Contudo, existe e a ele pode ser lançada mão sempre que a situação do concreto João ou da concreta Maria assim o exigir.
Aguardemos também melhores números e estatísticas no futuro.
E passem palavra pois não duvido que nunca foi feito qualquer esforço estatal real para publicitar este instituto pensado e construído no «meu» saudoso Observatório Permanente da Adopção de Coimbra.
5. Vivemos o mês passado um tempo especialmente pensado para invocar a problemática dos maus tratos à infância.

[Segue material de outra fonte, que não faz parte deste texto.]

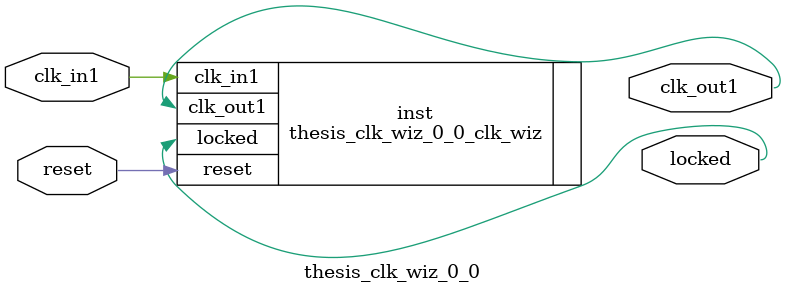
<source format=v>


`timescale 1ps/1ps

(* CORE_GENERATION_INFO = "thesis_clk_wiz_0_0,clk_wiz_v6_0_14_0_0,{component_name=thesis_clk_wiz_0_0,use_phase_alignment=true,use_min_o_jitter=false,use_max_i_jitter=false,use_dyn_phase_shift=false,use_inclk_switchover=false,use_dyn_reconfig=false,enable_axi=0,feedback_source=FDBK_AUTO,PRIMITIVE=MMCM,num_out_clk=1,clkin1_period=8.000,clkin2_period=10.000,use_power_down=false,use_reset=true,use_locked=true,use_inclk_stopped=false,feedback_type=SINGLE,CLOCK_MGR_TYPE=NA,manual_override=false}" *)

module thesis_clk_wiz_0_0 
 (
  // Clock out ports
  output        clk_out1,
  // Status and control signals
  input         reset,
  output        locked,
 // Clock in ports
  input         clk_in1
 );

  thesis_clk_wiz_0_0_clk_wiz inst
  (
  // Clock out ports  
  .clk_out1(clk_out1),
  // Status and control signals               
  .reset(reset), 
  .locked(locked),
 // Clock in ports
  .clk_in1(clk_in1)
  );

endmodule

</source>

A condição da Criança – assumindo-se numa cultura própria precisamente pelo facto de ser diferente em idade e desenvolvimento/maturidade - vive muito acima das ideias político-partidária da nossa polis. É um imperativo categórico que se impõe à nossa Civilização como parte integrante dela.
Assumamos de vez que:
6. Vamos continuar em clima de tolerância zero – pensar e agir futuramente como se estivéssemos sempre em estado de emergência, porque proteger crianças em perigo é, de facto, uma tarefa de emergência e como tal deve ser encarada (fazer menos piscinas e menos estradas e dedicar mais recursos financeiros para este desiderato).
Estando atentos todos os dias, todos os meses e todos os anos, agiremos com a noção clara e indesmentível de que as crianças não se importam com o quanto tu sabes até saberem o quanto tu te importas (com elas).

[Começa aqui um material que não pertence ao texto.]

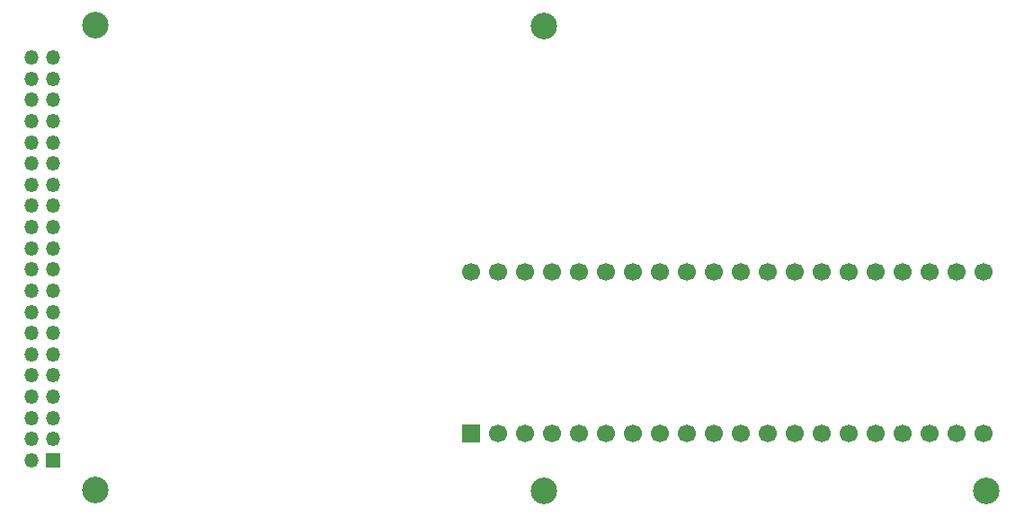
<source format=gbs>
G04 #@! TF.GenerationSoftware,KiCad,Pcbnew,(6.0.4)*
G04 #@! TF.CreationDate,2022-09-08T18:29:31-05:00*
G04 #@! TF.ProjectId,v2-PowerBook-BLUESCSI-dehij,76322d50-6f77-4657-9242-6f6f6b2d424c,rev?*
G04 #@! TF.SameCoordinates,Original*
G04 #@! TF.FileFunction,Soldermask,Bot*
G04 #@! TF.FilePolarity,Negative*
%FSLAX46Y46*%
G04 Gerber Fmt 4.6, Leading zero omitted, Abs format (unit mm)*
G04 Created by KiCad (PCBNEW (6.0.4)) date 2022-09-08 18:29:31*
%MOMM*%
%LPD*%
G01*
G04 APERTURE LIST*
%ADD10C,2.500000*%
%ADD11C,1.700000*%
%ADD12R,1.700000X1.700000*%
%ADD13R,1.350000X1.350000*%
%ADD14O,1.350000X1.350000*%
G04 APERTURE END LIST*
D10*
X166650000Y-123500000D03*
X124980000Y-123500000D03*
X82730000Y-123430000D03*
X124980000Y-79700000D03*
X82730000Y-79630000D03*
D11*
X118110000Y-102870000D03*
D12*
X118110000Y-118110000D03*
D11*
X120650000Y-102870000D03*
X120650000Y-118110000D03*
X123190000Y-102870000D03*
X123190000Y-118110000D03*
X125730000Y-102870000D03*
X125730000Y-118110000D03*
X128270000Y-102870000D03*
X128270000Y-118110000D03*
X130810000Y-102870000D03*
X130810000Y-118110000D03*
X133350000Y-102870000D03*
X133350000Y-118110000D03*
X135890000Y-102870000D03*
X135890000Y-118110000D03*
X138430000Y-102870000D03*
X138430000Y-118110000D03*
X140970000Y-102870000D03*
X140970000Y-118110000D03*
X143510000Y-102870000D03*
X143510000Y-118110000D03*
X146050000Y-102870000D03*
X146050000Y-118110000D03*
X148590000Y-102870000D03*
X148590000Y-118110000D03*
X151130000Y-102870000D03*
X151130000Y-118110000D03*
X153670000Y-102870000D03*
X153670000Y-118110000D03*
X156210000Y-102870000D03*
X156210000Y-118110000D03*
X158750000Y-102870000D03*
X158750000Y-118110000D03*
X161290000Y-102870000D03*
X161290000Y-118110000D03*
X163830000Y-102870000D03*
X163830000Y-118110000D03*
X166370000Y-102870000D03*
X166370000Y-118110000D03*
D13*
X78740000Y-120650000D03*
D14*
X76740000Y-120650000D03*
X78740000Y-118650000D03*
X76740000Y-118650000D03*
X78740000Y-116650000D03*
X76740000Y-116650000D03*
X78740000Y-114650000D03*
X76740000Y-114650000D03*
X78740000Y-112650000D03*
X76740000Y-112650000D03*
X78740000Y-110650000D03*
X76740000Y-110650000D03*
X78740000Y-108650000D03*
X76740000Y-108650000D03*
X78740000Y-106650000D03*
X76740000Y-106650000D03*
X78740000Y-104650000D03*
X76740000Y-104650000D03*
X78740000Y-102650000D03*
X76740000Y-102650000D03*
X78740000Y-100650000D03*
X76740000Y-100650000D03*
X78740000Y-98650000D03*
X76740000Y-98650000D03*
X78740000Y-96650000D03*
X76740000Y-96650000D03*
X78740000Y-94650000D03*
X76740000Y-94650000D03*
X78740000Y-92650000D03*
X76740000Y-92650000D03*
X78740000Y-90650000D03*
X76740000Y-90650000D03*
X78740000Y-88650000D03*
X76740000Y-88650000D03*
X78740000Y-86650000D03*
X76740000Y-86650000D03*
X78740000Y-84650000D03*
X76740000Y-84650000D03*
X78740000Y-82650000D03*
X76740000Y-82650000D03*
M02*

</source>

A sociedade saberá erguer-se e permanecer solidária - temos todos de estar permanentemente acordados pois essa é a nossa luz, aquela que ilumina os casarios e vigia as crianças no seu sono.
O sistema tem a sua porção de Poder na mão, mesmo trabalhando com consensos e consentimentos bem expressos (o caso das CPCJ).
Mas não tenhamos ilusões – o Poder só é necessário para fazer o Mal.
Para fazer tudo o resto, muitas vezes, basta o AMOR (um outro nome para o afecto, um valor jurídico constitucional em Portugal).
Porque acolher uma criança em nossa casa, seja qual for a capa legal que usemos, é um passo de gigante para a nossa elevação civilizacional, ao som dos mecanismos dos afectos, aqueles que, como nos ensinou António Alçada Baptista, irão moldar o nosso devir e cimentar as âncoras de segurança de qualquer Criança.